§ **The problem**:
Arrange every line of text in the data below as a numbered list, skipping any blank lines and leaving the pictures out of your answer.

Items listed in the dataset
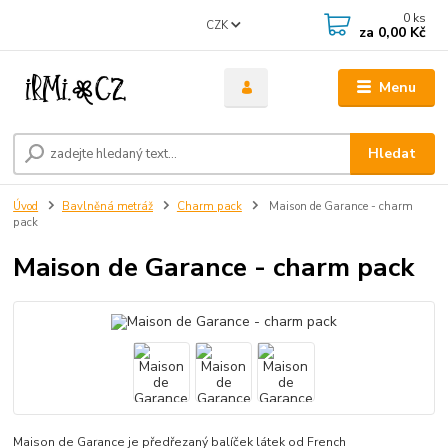
0
ks
CZK
za
0,00 Kč
Menu
Hledat
Úvod
Bavlněná metráž
Charm pack
Maison de Garance - charm
pack
Maison de Garance - charm pack
Maison de Garance je předřezaný balíček látek od French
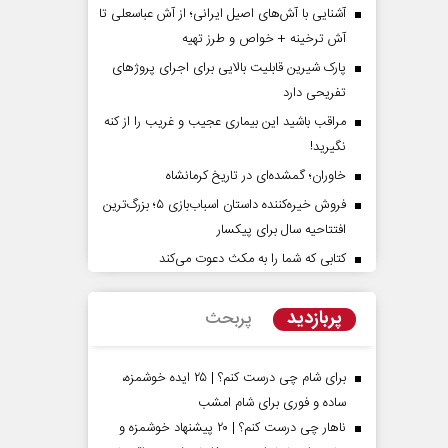
آشنایی با آش‌های اصیل ایرانی؛ از آش عباسعلی تا
آش ترخینه + خواص و طرز تهیه
پارک شیرین قابلیت‌ بالایی برای اجرای پروژهای
تفریحی دارد
مراقب باشید این بیماری عجیب و غریب را از کنه
نگیرید!
خاوران؛ گمشده‌ای در تاریخ کرمانشاه
پشت‌پرده تهدیدات کوتاه‏‌مدت و
اربعین نماد مقاومت د
فروش خیره‌کننده داستان اسباب‌بازی ۵؛ بزرگ‌ترین
ادعا‌های خلاف واقع آمریکا
استکبار‌
افتتاحیه سال برای پیکسار
می‌نمین - تحلیلگر مسائل سیاسی
رحمت‌الله نوروزی - عضو کمیسیون 
کتابی که شما را به مکث دعوت می‌کند
مجلس
پربازدید
پربحث
برای شام چی درست کنم؟ | ۲۵ ایده خوشمزه،
ساده و فوری برای شام امشب
ناهار چی درست کنم؟ | ۲۰ پیشنهاد خوشمزه و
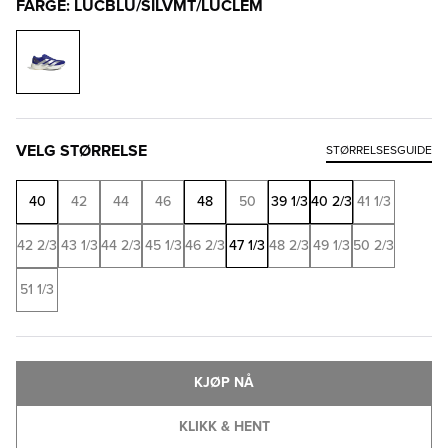
FARGE: LUCBLU/SILVMT/LUCLEM
VELG STØRRELSE
STØRRELSESGUIDE
40
42
44
46
48
50
39 1/3
40 2/3
41 1/3
42 2/3
43 1/3
44 2/3
45 1/3
46 2/3
47 1/3
48 2/3
49 1/3
50 2/3
51 1/3
KJØP NÅ
KLIKK & HENT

§ **Expected answer**:
1. 0
2. ks
3. CZK
4. za
5. 0,00 Kč
6. Menu
7. Hledat
8. Úvod
9. Bavlněná metráž
10. Charm pack
11. Maison de Garance - charm
12. pack
13. Maison de Garance - charm pack
14. Maison de Garance je předřezaný balíček látek od French
15. آشنایی با آش‌های اصیل ایرانی؛ از آش عباسعلی تا
16. آش ترخینه + خواص و طرز تهیه
17. پارک شیرین قابلیت‌ بالایی برای اجرای پروژهای
18. تفریحی دارد
19. مراقب باشید این بیماری عجیب و غریب را از کنه
20. نگیرید!
21. خاوران؛ گمشده‌ای در تاریخ کرمانشاه
22. پشت‌پرده تهدیدات کوتاه‏‌مدت و
23. اربعین نماد مقاومت د
24. فروش خیره‌کننده داستان اسباب‌بازی ۵؛ بزرگ‌ترین
25. ادعا‌های خلاف واقع آمریکا
26. استکبار‌
27. افتتاحیه سال برای پیکسار
28. می‌نمین - تحلیلگر مسائل سیاسی
29. رحمت‌الله نوروزی - عضو کمیسیون 
30. کتابی که شما را به مکث دعوت می‌کند
31. مجلس
32. پربازدید
33. پربحث
34. برای شام چی درست کنم؟ | ۲۵ ایده خوشمزه،
35. ساده و فوری برای شام امشب
36. ناهار چی درست کنم؟ | ۲۰ پیشنهاد خوشمزه و
37. FARGE: LUCBLU/SILVMT/LUCLEM
38. VELG STØRRELSE
39. STØRRELSESGUIDE
40. 40
41. 42
42. 44
43. 46
44. 48
45. 50
46. 39 1/3
47. 40 2/3
48. 41 1/3
49. 42 2/3
50. 43 1/3
51. 44 2/3
52. 45 1/3
53. 46 2/3
54. 47 1/3
55. 48 2/3
56. 49 1/3
57. 50 2/3
58. 51 1/3
59. KJØP NÅ
60. KLIKK & HENT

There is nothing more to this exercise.